● **What you should do**
Word for word, transcribe the listing that follows, minus any pictures.

● **Data provided**
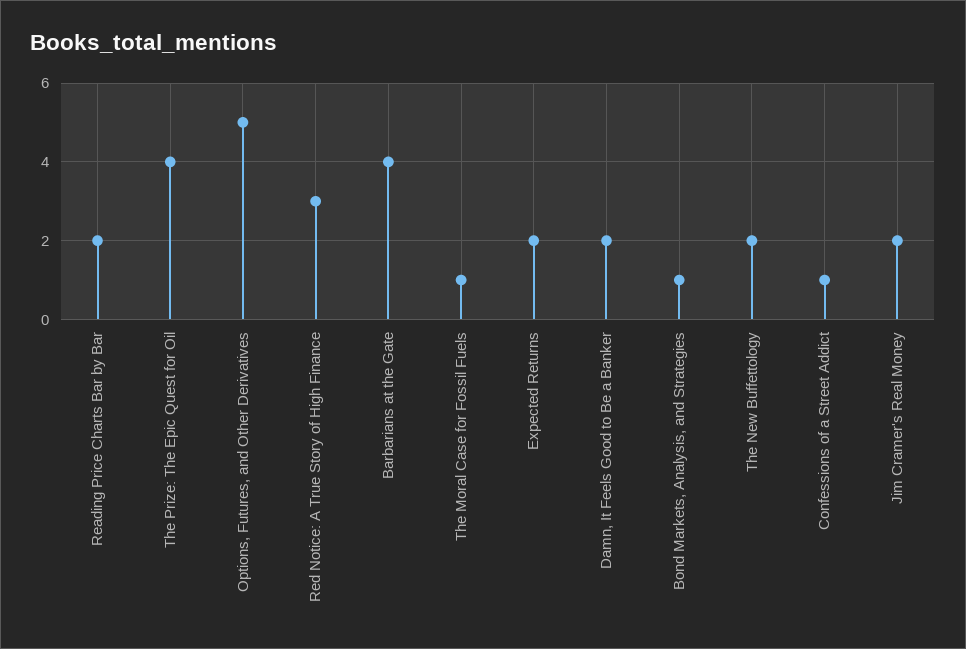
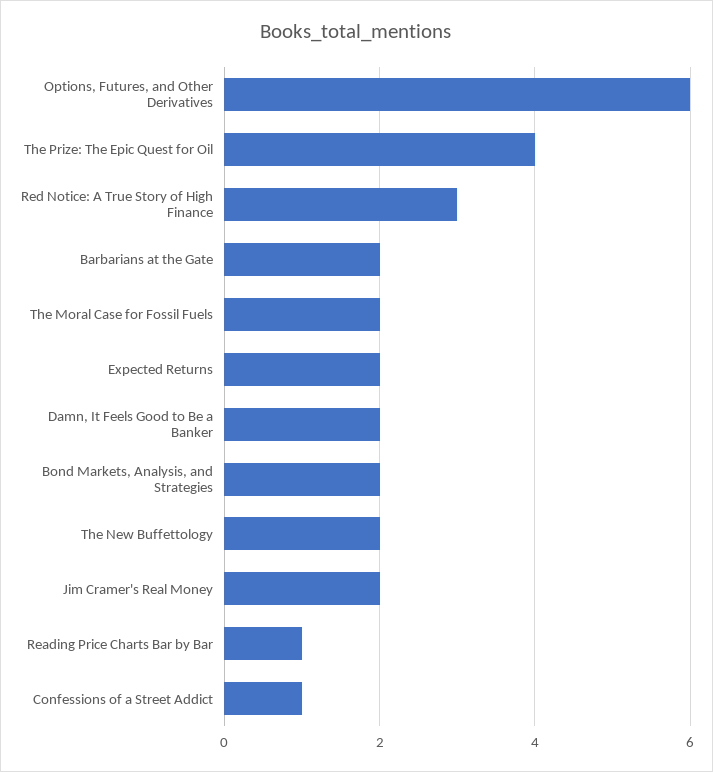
Reading Price Charts Bar by Bar: 2 -> 1
Options, Futures, and Other Derivatives: 5 -> 6
Barbarians at the Gate: 4 -> 2
The Moral Case for Fossil Fuels: 1 -> 2
Bond Markets, Analysis, and Strategies: 1 -> 2

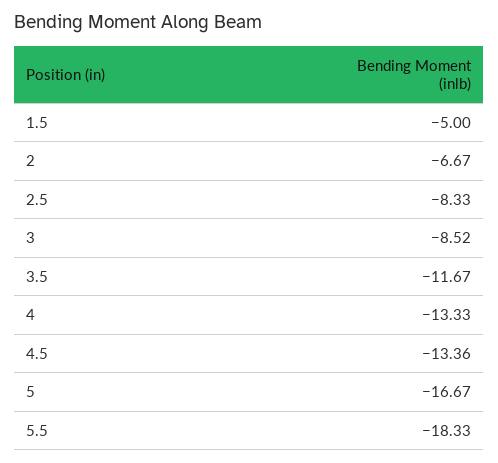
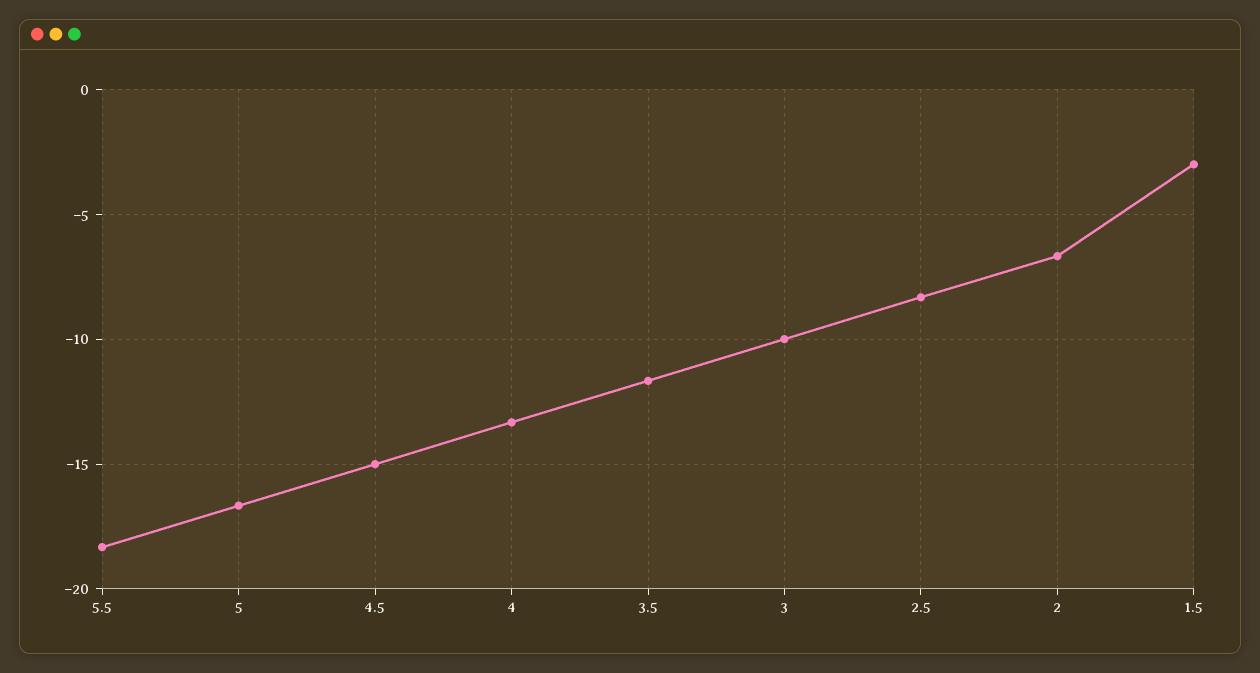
1.5: -5 -> -3
3: -8.52 -> -10
4.5: -13.36 -> -15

● **Result**
Reading Price Charts Bar by Bar: 2 -> 1
Options, Futures, and Other Derivatives: 5 -> 6
Barbarians at the Gate: 4 -> 2
The Moral Case for Fossil Fuels: 1 -> 2
Bond Markets, Analysis, and Strategies: 1 -> 2

1.5: -5 -> -3
3: -8.52 -> -10
4.5: -13.36 -> -15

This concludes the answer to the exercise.